Wednesday, August 26, 2009

Deficits, Dollars, and the Price of Energy

The latest revision to the forecasted federal deficit has implications beyond the sustainability of current government spending. Reading a pair of high-profile, skeptical assessments of Peak Oil in the context of a $9 trillion deficit projection for the next decade, it occurred to me that the most serious risk of higher oil prices in the near future might not be flagging production or surging demand but the further depreciation of the US dollar. The quickest route back to $4 gasoline could run through Washington, DC, rather than Riyadh or Beijing, and that might not be as helpful for renewable energy as its advocates might guess.

The main worry I've heard expressed about the size of the federal deficit has focused on the risk of inflation. However, high deficits carry another risk that could have a much more direct effect on energy prices, which in turn could help re-ignite inflation. The problem is acute because it goes well beyond the one-time impact of federal stimulus efforts, which have apparently ballooned this year's deficit to $1.6 trillion. Fundamentally, there is a persistent and growing gap between government revenue and expenses, exacerbated by high unemployment and lower income--and thus lower tax collection--particularly from the top quintile of earners who have consistently been paying 86% of the federal income tax. Unless that gap can be brought back into line with recent history, the government will soon face a difficult choice. Financing a steady stream of trillion-dollar annual deficits will require either interest rates high enough to attract investment from all over the world--and thus high enough to stifle a nascent recovery--or the monetization of the debt by means of the Federal Reserve printing even more money than recently. The latter course, which seems likely to be more politically palatable, despite Dr. Bernanke's reappointment, would inevitably weaken the dollar and lead in fairly short order to higher energy prices.

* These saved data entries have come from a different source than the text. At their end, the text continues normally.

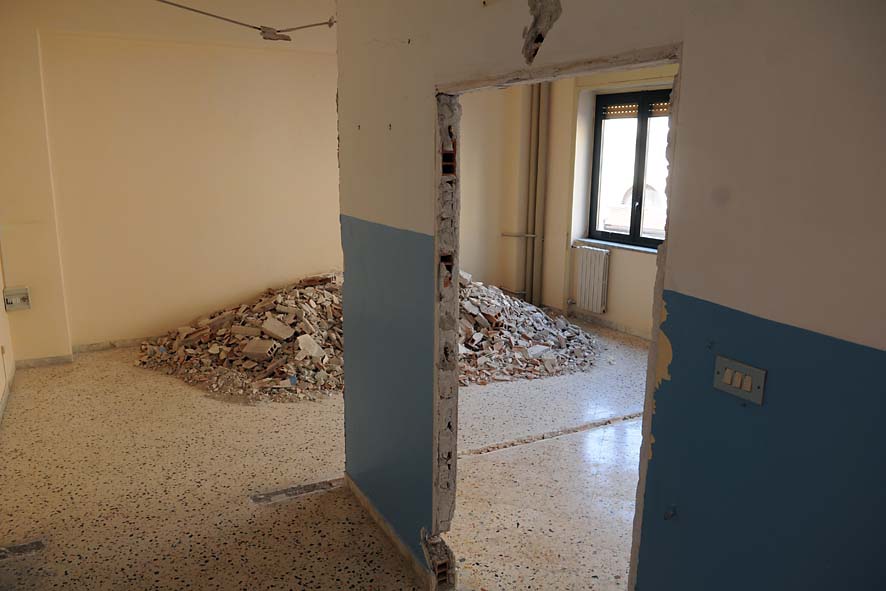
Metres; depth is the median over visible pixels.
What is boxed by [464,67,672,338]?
window wall
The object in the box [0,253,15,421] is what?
left wall
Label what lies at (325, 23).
ceiling cable
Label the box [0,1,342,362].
back wall
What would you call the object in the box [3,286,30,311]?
electrical box
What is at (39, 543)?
floor patch
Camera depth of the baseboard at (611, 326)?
6.70 m
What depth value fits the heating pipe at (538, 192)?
7.17 m
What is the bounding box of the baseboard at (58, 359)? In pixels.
[13,337,139,368]
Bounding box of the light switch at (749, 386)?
[713,355,766,404]
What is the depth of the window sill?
6.38 m
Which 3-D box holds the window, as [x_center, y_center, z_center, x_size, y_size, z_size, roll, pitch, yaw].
[2.062,-1.280,6.301,0.145,1.610,1.285,-6,14,-29]
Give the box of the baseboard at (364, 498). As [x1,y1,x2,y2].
[346,473,433,588]
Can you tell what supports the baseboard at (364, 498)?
attached to the partition wall at (670, 311)
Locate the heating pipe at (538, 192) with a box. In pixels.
[526,82,549,309]
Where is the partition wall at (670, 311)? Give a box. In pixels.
[338,0,885,590]
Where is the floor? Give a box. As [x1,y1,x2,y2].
[0,321,647,590]
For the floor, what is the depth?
3.38 m
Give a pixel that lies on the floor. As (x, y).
(545, 445)
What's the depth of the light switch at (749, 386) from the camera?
1.34 m
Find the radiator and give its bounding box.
[572,244,609,312]
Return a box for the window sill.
[572,237,658,253]
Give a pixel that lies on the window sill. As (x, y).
(630, 247)
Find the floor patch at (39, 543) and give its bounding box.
[0,538,46,559]
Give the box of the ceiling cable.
[155,0,338,39]
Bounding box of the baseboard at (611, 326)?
[567,310,651,338]
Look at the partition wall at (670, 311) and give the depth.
1.38 m
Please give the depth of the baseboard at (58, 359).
5.49 m
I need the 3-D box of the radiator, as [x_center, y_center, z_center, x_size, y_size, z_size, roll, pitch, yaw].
[1.612,-0.183,6.763,0.111,0.676,0.619,-8,15,-35]
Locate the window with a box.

We got a taste of this effect in 2007, when oil prices and the dollar moved in opposite directions in an oil-dollar price loop that looked more than merely coincidental. A weaker dollar encourages producers to raise prices, or to consider pricing their output in a stronger, more stable currency. Meanwhile, non-US consumers experience stable or falling energy prices that encourage demand growth, which eventually leads to higher prices in all currencies. Either way, US consumers would see higher prices for petroleum products, though it's not clear how much further demand could fall in the near term, with US oil consumption already running 10% below 2007's, on a comparable year-to-date basis.

The dollar has already weakened by about 10% against the Euro and 5% vs. the Japanese Yen since March, as the resolution of the financial crisis and early signs of a global recovery have eased the fears that prompted a classic flight to dollar safety. This shift merely returns the exchange rate to roughly its level of pre-crisis 2008. Oil prices have risen by around 40% over the same interval, though how much of that is due to a weaker dollar is far from clear. However, from today's $70/bbl level, another 25% drop in the value of the dollar could return us to the threshold of $100 oil.

Higher oil prices due to a weaker dollar would not necessarily be beneficial for biofuels and other alternatives to oil, either. If we learned anything from the oil price spike of 2006-'08, it was that higher oil prices don't automatically make alternative energy more competitive. If only oil prices were moving, it might be helpful, but the only way to achieve that is through taxation, not inflation or currency depreciation. Just as oil functions in a global market, so too the components of the main alternative energy technologies have become global, with wind turbines and solar panels sourced globally and in high demand in many regions. So too for the steel and other basic materials for constructing such installations, as well as the grains and oilseeds turned into ethanol and biodiesel. A weaker dollar wouldn't just mean higher oil prices, but higher prices at least for all of the new energy sources to which we are turning in our effort to address climate change and bolster our energy security.

At an average price for 2008 of $93/bbl, oil made up just 15% of the value of the goods and services we imported last year, and a weaker dollar would see the prices of a host of other things--cars, electronics, call-center assistance, for example--go up, as well, fueling inflation and further depressing our standard of living. That scenario is hardly inevitable. A sea change on the part of the American public could convince the Congress and administration that we are finally prepared to pay for the government we have been demanding, or to see government services fall to a level commensurate with the level of taxation we appear willing to bear. Or the Fed could start raising interest rates to defend the dollar, in spite of the consequences for economic growth and unemployment. I'm pretty sure which choice I'd vote for.